A eleição geral será incomum em outro aspecto importante. Haverá muito mais foco, a favor e contra, em Trump do que em Biden. Está na natureza de Trump se tornar o centro das atenções, e é do interesse de Biden permitir isso. Biden não tem sido uma presença enérgica, sendo visto por muitos de seus detratores como muito velho e fraco para buscar um segundo mandato. Em 2020, devido à pandemia, ele conseguiu ficar fora dos holofotes e deixar Trump se prejudicar. Será que essa dinâmica será a mesma desta vez?
A corrida republicana se consolidou surpreendentemente rápido. Mesmo antes da primeira primária na terça-feira, o campo republicano, que já foi grande, foi reduzido a apenas dois candidatos, depois que o governador da Flórida, Ron DeSantis, antes visto como o concorrente mais forte de Trump, suspendeu inesperadamente sua campanha no domingo à tarde.
As pesquisas mostram que muitos eleitores veem Trump como mais capaz de lidar com a economia e mais forte para lidar com o aumento de imigrantes ilegais na fronteira EUA-México. A equipe de Biden quer que os americanos recordem outros aspectos da presidência e pós-presidência de Trump, desde suas mentiras sobre uma eleição roubada em 2020 até seu comportamento errático e sua retórica e apelos cheios de ressentimento.
Por mais forte que Trump tenha sido na disputa pela indicação, o balanço da eleição geral é muito menos positivo. Seus pontos positivos começam com sua base forte e leal. Seus apoiadores têm mostrado um entusiasmo extremo por ele. E embora tenha perdido por larga margem no voto popular em 2020, a mudança de cerca de 44.000 votos em estados decisivos poderia ter alterado o resultado no colégio eleitoral.

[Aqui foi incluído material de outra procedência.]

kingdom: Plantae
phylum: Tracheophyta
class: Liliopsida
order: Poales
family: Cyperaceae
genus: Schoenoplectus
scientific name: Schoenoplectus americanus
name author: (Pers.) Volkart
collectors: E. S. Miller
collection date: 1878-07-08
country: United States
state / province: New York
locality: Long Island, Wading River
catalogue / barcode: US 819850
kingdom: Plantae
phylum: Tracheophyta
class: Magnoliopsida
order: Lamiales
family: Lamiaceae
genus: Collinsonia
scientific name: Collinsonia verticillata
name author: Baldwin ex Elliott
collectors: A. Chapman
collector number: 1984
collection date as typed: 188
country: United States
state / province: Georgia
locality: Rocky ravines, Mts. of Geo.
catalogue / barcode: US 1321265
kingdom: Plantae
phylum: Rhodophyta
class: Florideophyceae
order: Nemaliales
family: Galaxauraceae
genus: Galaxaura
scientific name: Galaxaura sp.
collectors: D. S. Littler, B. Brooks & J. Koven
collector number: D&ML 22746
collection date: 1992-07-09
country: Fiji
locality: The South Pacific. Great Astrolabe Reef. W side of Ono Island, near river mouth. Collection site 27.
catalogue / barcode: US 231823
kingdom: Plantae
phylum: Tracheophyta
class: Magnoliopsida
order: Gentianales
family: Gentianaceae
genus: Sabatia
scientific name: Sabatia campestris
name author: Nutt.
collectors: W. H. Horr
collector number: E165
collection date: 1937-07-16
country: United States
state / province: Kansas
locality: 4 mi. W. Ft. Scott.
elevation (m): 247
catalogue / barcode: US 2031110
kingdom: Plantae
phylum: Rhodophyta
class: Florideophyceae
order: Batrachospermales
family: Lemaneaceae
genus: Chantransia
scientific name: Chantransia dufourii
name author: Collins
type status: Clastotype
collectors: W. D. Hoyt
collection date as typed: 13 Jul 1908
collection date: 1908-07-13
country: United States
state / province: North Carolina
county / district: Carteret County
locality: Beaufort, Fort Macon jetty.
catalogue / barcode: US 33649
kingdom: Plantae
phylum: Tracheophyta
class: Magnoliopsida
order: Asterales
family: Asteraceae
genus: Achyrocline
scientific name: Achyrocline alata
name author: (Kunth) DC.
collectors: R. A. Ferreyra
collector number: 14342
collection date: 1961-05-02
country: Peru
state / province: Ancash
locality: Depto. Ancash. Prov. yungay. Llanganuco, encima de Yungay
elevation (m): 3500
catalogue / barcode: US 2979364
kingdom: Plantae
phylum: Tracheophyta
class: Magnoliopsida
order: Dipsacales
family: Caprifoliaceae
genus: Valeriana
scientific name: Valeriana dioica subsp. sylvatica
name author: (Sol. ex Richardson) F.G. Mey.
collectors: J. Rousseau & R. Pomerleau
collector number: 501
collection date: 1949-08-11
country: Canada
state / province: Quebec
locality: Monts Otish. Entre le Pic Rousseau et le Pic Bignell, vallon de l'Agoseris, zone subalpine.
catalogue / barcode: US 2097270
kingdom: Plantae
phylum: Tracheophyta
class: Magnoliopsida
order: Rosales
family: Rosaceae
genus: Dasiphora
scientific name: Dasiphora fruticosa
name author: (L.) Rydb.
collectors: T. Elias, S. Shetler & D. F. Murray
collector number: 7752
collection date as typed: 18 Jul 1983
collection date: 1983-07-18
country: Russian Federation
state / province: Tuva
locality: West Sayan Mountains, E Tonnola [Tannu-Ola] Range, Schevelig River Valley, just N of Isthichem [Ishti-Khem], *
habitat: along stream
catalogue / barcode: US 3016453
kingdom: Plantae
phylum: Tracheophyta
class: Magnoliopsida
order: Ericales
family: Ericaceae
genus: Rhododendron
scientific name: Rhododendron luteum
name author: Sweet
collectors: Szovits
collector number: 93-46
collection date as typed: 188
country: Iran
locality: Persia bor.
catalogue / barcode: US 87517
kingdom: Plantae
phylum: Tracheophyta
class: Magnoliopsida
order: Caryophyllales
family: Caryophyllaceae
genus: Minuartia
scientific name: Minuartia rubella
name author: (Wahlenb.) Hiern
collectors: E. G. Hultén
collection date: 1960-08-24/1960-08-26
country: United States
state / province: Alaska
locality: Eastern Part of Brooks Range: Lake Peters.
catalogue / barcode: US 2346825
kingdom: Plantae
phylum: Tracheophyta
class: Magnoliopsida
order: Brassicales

Isso aponta para uma batalha de eleição geral travada nas trincheiras de Michigan, Pensilvânia, Wisconsin, Geórgia, Arizona, Nevada e, possivelmente, Carolina do Norte. Também aponta para outra disputa potencialmente acirrada por uma maioria no colégio eleitoral.
As desvantagens de Trump são significativas, começando pelas quatro acusações criminais e 91 acusações de crimes em tribunais estaduais e federais. A cronologia desses julgamentos permanece fluida, deixando em aberto a questão de se algum júri emitirá um veredicto antes da eleição. Os republicanos estão arriscando ao colocar suas esperanças de reconquistar a Casa Branca – sem mencionar a manutenção de sua estreita maioria na Câmara e a conquista do controle do Senado – nas mãos de Trump. Eles parecem alheios a isso. As informações são do jornal The Washington Post.